[Start of Attachment]

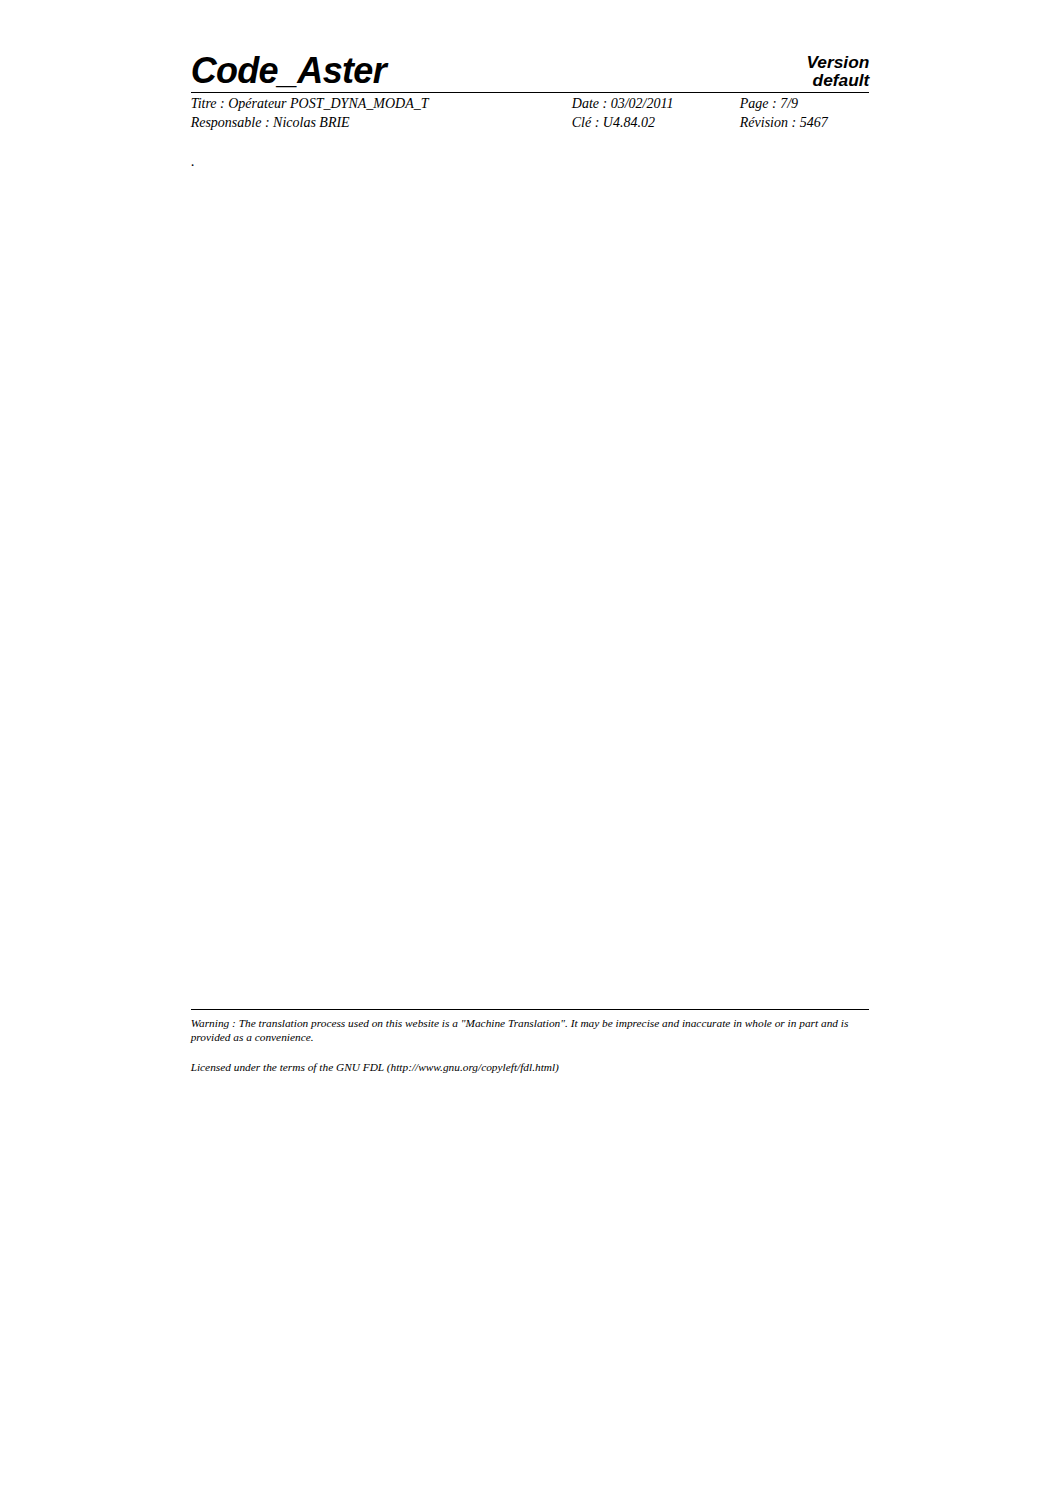Code_Aster
Version
default
Titre : Opérateur POST_DYNA_MODA_T
Responsable : Nicolas BRIE
Date : 03/02/2011 Page : 7/9
Clé : U4.84.02 Révision : 5467
.
Warning : The translation process used on this website is a "Machine Translation". It may be imprecise and inaccurate in whole or in part and is provided as a convenience.
Licensed under the terms of the GNU FDL (http://www.gnu.org/copyleft/fdl.html)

[End of Attachment]

◆ Task to complete
Lines before the one containing "Date : 03/02/2011 Page : 7/9" are to be left out; that line and every line after it through the end of the data should be copied exactly.

◆ Completed exercise
Date : 03/02/2011 Page : 7/9
Clé : U4.84.02 Révision : 5467
.
Warning : The translation process used on this website is a "Machine Translation". It may be imprecise and inaccurate in whole or in part and is provided as a convenience.
Licensed under the terms of the GNU FDL (http://www.gnu.org/copyleft/fdl.html)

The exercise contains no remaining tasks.